To the Editor: Akathisia is an extrapyramidal symptom (EPS) that is characterized by an objective inability to sit or stand still and by a subjective feeling of inner restlessness.¹ It was first described by Haskovec, who linked symptoms of akathisia to dopamine receptor blockade in nigrostriatal regions of the brain.¹ It can present as a diagnostic and treatment challenge affecting the management of primary conditions. Furthermore, akathisia is associated with significant distress, and has been linked to aggression, violence, suicidality, insomnia, exacerbation of psychotic illness, tardive dyskinesia, and poor adherence to treatment.^2,3

We report two cases where the side effects of akathisia developed in the context of adding an atypical antipsychotic medication and polypharmacy.

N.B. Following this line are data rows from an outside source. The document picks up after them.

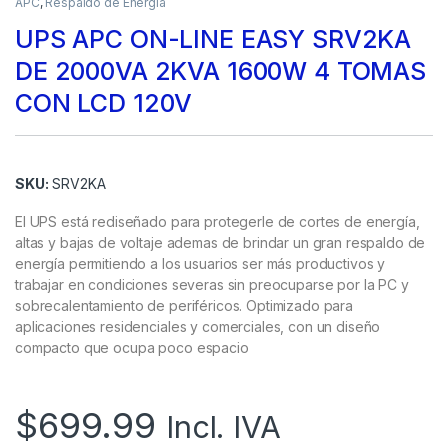
APC
,
Respaldo de Energía
UPS APC ON-LINE EASY SRV2KA
DE 2000VA 2KVA 1600W 4 TOMAS
CON LCD 120V
SKU:
SRV2KA
El UPS está rediseñado para protegerle de cortes de energía,
altas y bajas de voltaje ademas de brindar un gran respaldo de
energía permitiendo a los usuarios ser más productivos y
trabajar en condiciones severas sin preocuparse por la PC y
sobrecalentamiento de periféricos. Optimizado para
aplicaciones residenciales y comerciales, con un diseño
compacto que ocupa poco espacio
$
699.99
Incl. IVA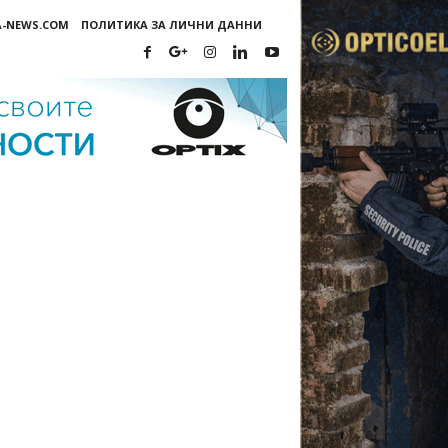
A-NEWS.COM
ПОЛИТИКА ЗА ЛИЧНИ ДАННИ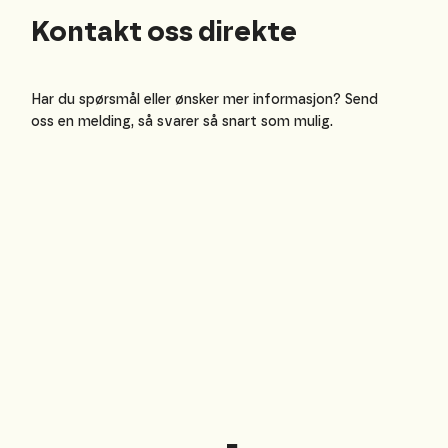
Kontakt oss direkte
Har du spørsmål eller ønsker mer informasjon? Send
oss en melding, så svarer så snart som mulig.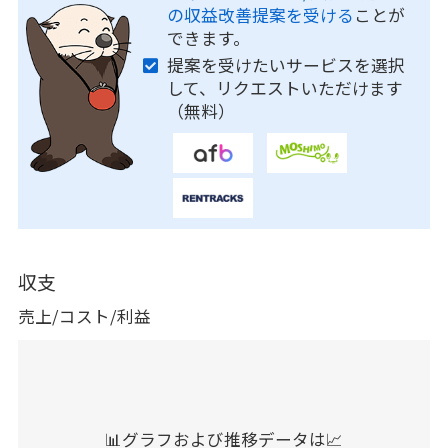
の収益改善提案を受ける
ことが
できます。
提案を受けたいサービスを選択
して、リクエストいただけます
（無料）
収支
売上/コスト/利益
📊グラフおよび推移データは📈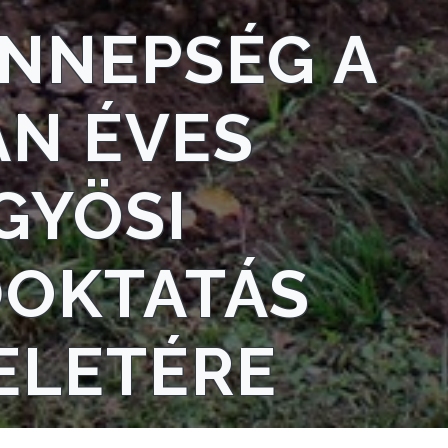
NNEPSÉG A
AN ÉVES
GYÖSI
ŐOKTATÁS
ELETÉRE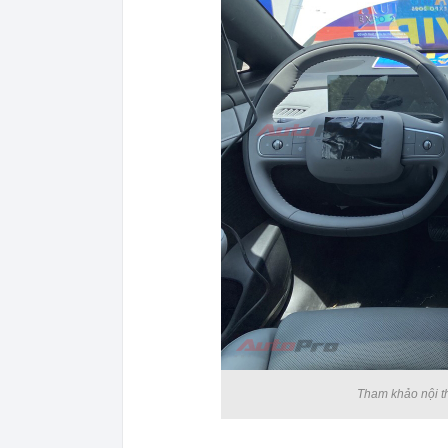
Tham khảo nội t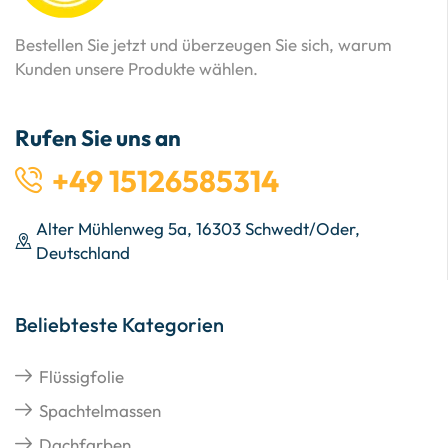
Bestellen Sie jetzt und überzeugen Sie sich, warum
Kunden unsere Produkte wählen.
Rufen Sie uns an
+49 15126585314
Alter Mühlenweg 5a, 16303 Schwedt/Oder,
Deutschland
Beliebteste Kategorien
Flüssigfolie
Spachtelmassen
Dachfarben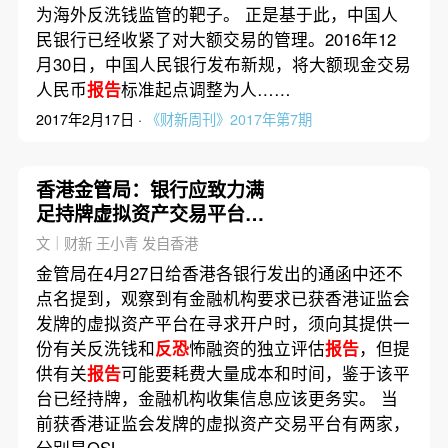
为海外反洗钱监管的靶子。 正是基于此，中国人
民银行已经收紧了对大额交易的管理。2016年12
月30日，中国人民银行发布新规，将大额现金交易
人民币
报告
标准起点调整为人……
2017年2月17日 ·
《财新周刊》2017年第7期
香港金管局：银行应致力满
足持牌虚拟资产交易平台合
法业务需求｜星港钱潮
文｜财新 王小青 发自香港
金管局在4月27日给香港各银行发出的通函中还不
点名提到，观察到有金融机构要求已获香港证监会
发牌的虚拟资产平台在寻求开户时，须向其提供一
份有关反洗钱和
反恐
怖融资的独立评估
报告
，但提
供有关
报告
可能要耗费大量成本和时间，鉴于该平
台已经持牌，金融机构收集信息应该更务实。 当
前获香港证监会发牌的虚拟资产交易平台有两家，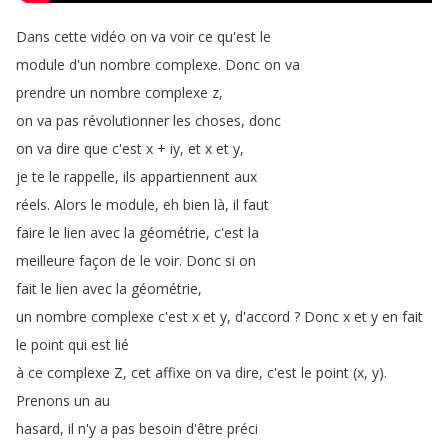
Dans
cette
vidéo
on
va
voir
ce
qu'est
le
module
d'un
nombre
complexe
.
Donc
on
va
prendre
un
nombre
complexe
z
,
on
va
pas
révolutionner
les
choses
,
donc
on
va
dire
que
c'est
x
+
iy
,
et
x
et
y
,
je
te
le
rappelle
,
ils
appartiennent
aux
réels
.
Alors
le
module
,
eh
bien
là
,
il
faut
faire
le
lien
avec
la
géométrie
,
c'est
la
meilleure
façon
de
le
voir
.
Donc
si
on
fait
le
lien
avec
la
géométrie
,
un
nombre
complexe
c'est
x
et
y
,
d'accord
?
Donc
x
et
y
en
fait
le
point
qui
est
lié
à
ce
complexe
Z
,
cet
affixe
on
va
dire
,
c'est
le
point
(
x
,
y
).
Prenons
un
au
hasard
,
il
n'y
a
pas
besoin
d'être
préci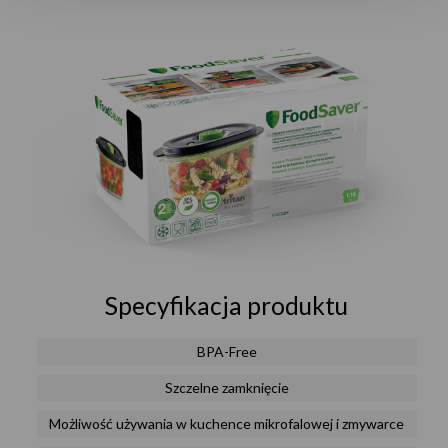
Specyfikacja produktu
BPA-Free
Szczelne zamknięcie
Możliwość używania w kuchence mikrofalowej i zmywarce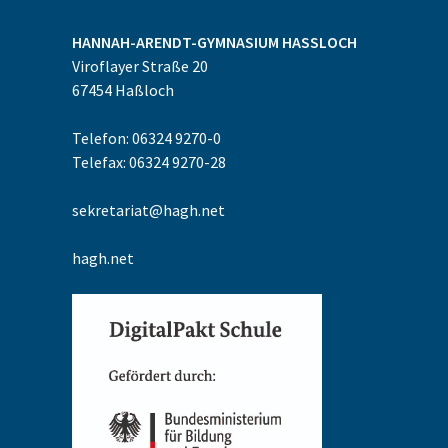
HANNAH-ARENDT-GYMNASIUM
HASSLOCH
Viroflayer Straße 20
67454
Haßloch
Telefon: 06324 9270-0
Telefax: 06324 9270-28
sekretariat@hagh.net
hagh.net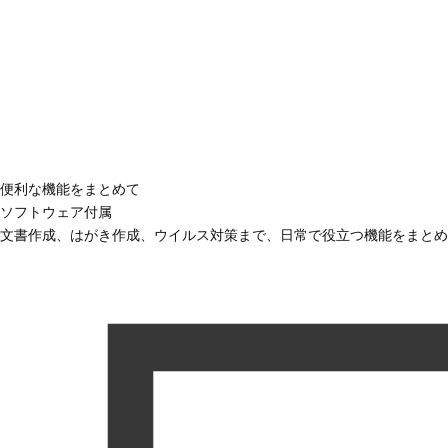
便利な機能をまとめて
ソフトウェア付属
文書作成、はがき作成、ウイルス対策まで、日常で役立つ機能をまとめ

A 25-year-old Caucasian man with schizoaffective disorder was maintained on risperidone (5.5 mg), aripiprazole (15 mg), and lithium (1,200 mg). His symptoms included thought disorganization, obsessive and intrusive thoughts with magical thinking, paranoid ideations, and visual hallucinations with graphic presentation of hurting his family. Asenapine was started as an augmenting agent at 5 mg sublingually twice a day after lack of clinical efficacy with aripiprazole and the patient’s refusal to increase risperidone because of its sexual side effects. Within a few days, he complained of severe restlessness, anxiety with panic-like symptoms, irritability, pacing around for hours, and inability to sit still. The Barnes Akathisia scale score was 10 out of a possible 14 points. Treatment with low-dose lorazepam or benztropine was not effective. Because of persistent symptoms, despite discontinuation of aripiprazole, it was decided to taper off asenapine, and akathisia symptoms resolved soon after the discontinuation of asenapine.

A 30-year-old Caucasian man with schizophrenia was maintained on quetiapine (450 mg) and aripiprazole (25 mg), Lexapro (20 mg), clonazepam (3 mg), and buspirone (30 mg). Asenapine 5 mg bid sublingually was started as augmentation for persistent thought disorder, paranoia, and mood instability. Within 3 days of starting asenapine, he complained of severe motor restlessness, inability to stand still, irresistible urge to move, and difficulty falling asleep, despite taking clonazepam. The Barnes Akathisia scale score was 9 out of 14 points. Asenapine was decreased to 5 mg daily and discontinued after 7 days of treatment. The patient reported a decrease in akathisia soon after stopping asenapine.

The differential diagnosis in these cases would include few conditions. Absence of mood symptoms, including irritability, and lack of response to anxiolytics rules out exacerbation of anxiety. Minimal changes in thought disorganization or paranoia exclude exacerbation of psychosis. Myoclonic jerks involving the legs have been described in restless-leg syndrome. However RLS and PMLD occur mainly at night.

The pathophysiology of akathisia is not clearly understood. Besides nigrostriatal dopamine blockade, serotonin (5 HT_2A) receptors in the prefrontal cortex as well as mesolimbic and tuberoinfuldibular pathway modulate the extent of dopamine release and counteract some of the D₂ blockade. This may explain why atypical antipsychotics cause less akathisia than typical antipsychotics.

Asenapine is an atypical antipsychotic with receptor profile including dopamine, serotonin, norepinephrine, and histamine-receptor subtypes.⁴ In clinical trials, it was found that asenapine’s affinity for 5 HT_2A is 19 times higher than D₂ receptors.⁵ However, therapeutic doses of asenapine (5 mg and 10 mg) still lead to 75%–85% of D₂ receptor occupancy⁶ Although it is difficult to predict a direct causal relationship, our patients developed akathisia soon after asenapine was added. It could be argued that they were also treated with other atypical antipsychotics.

In clinical trials, aripiprazole-induced akathisia is significantly higher than placebo.⁷ Aripiprazole’s partial agonism at D₂ and 5 HT_IA protects against extrapyramidal symptoms but not against akathisia.⁸ Therefore, a sufficient degree of the 5-HT_2A antagonism and a high 5-HT_2A-to-D₂ occupancy seems to be protective against akathisia.

Although it is plausible that asenapine could increase risk of akathisia, pharmacodynamic interactions among antipsychotics or cumulative dose-dependent effects leading to akathisia cannot be ruled out. Clinical approaches as starting with low dose, preventing polypharmacy, and vigorous treatment of akathisia are essential.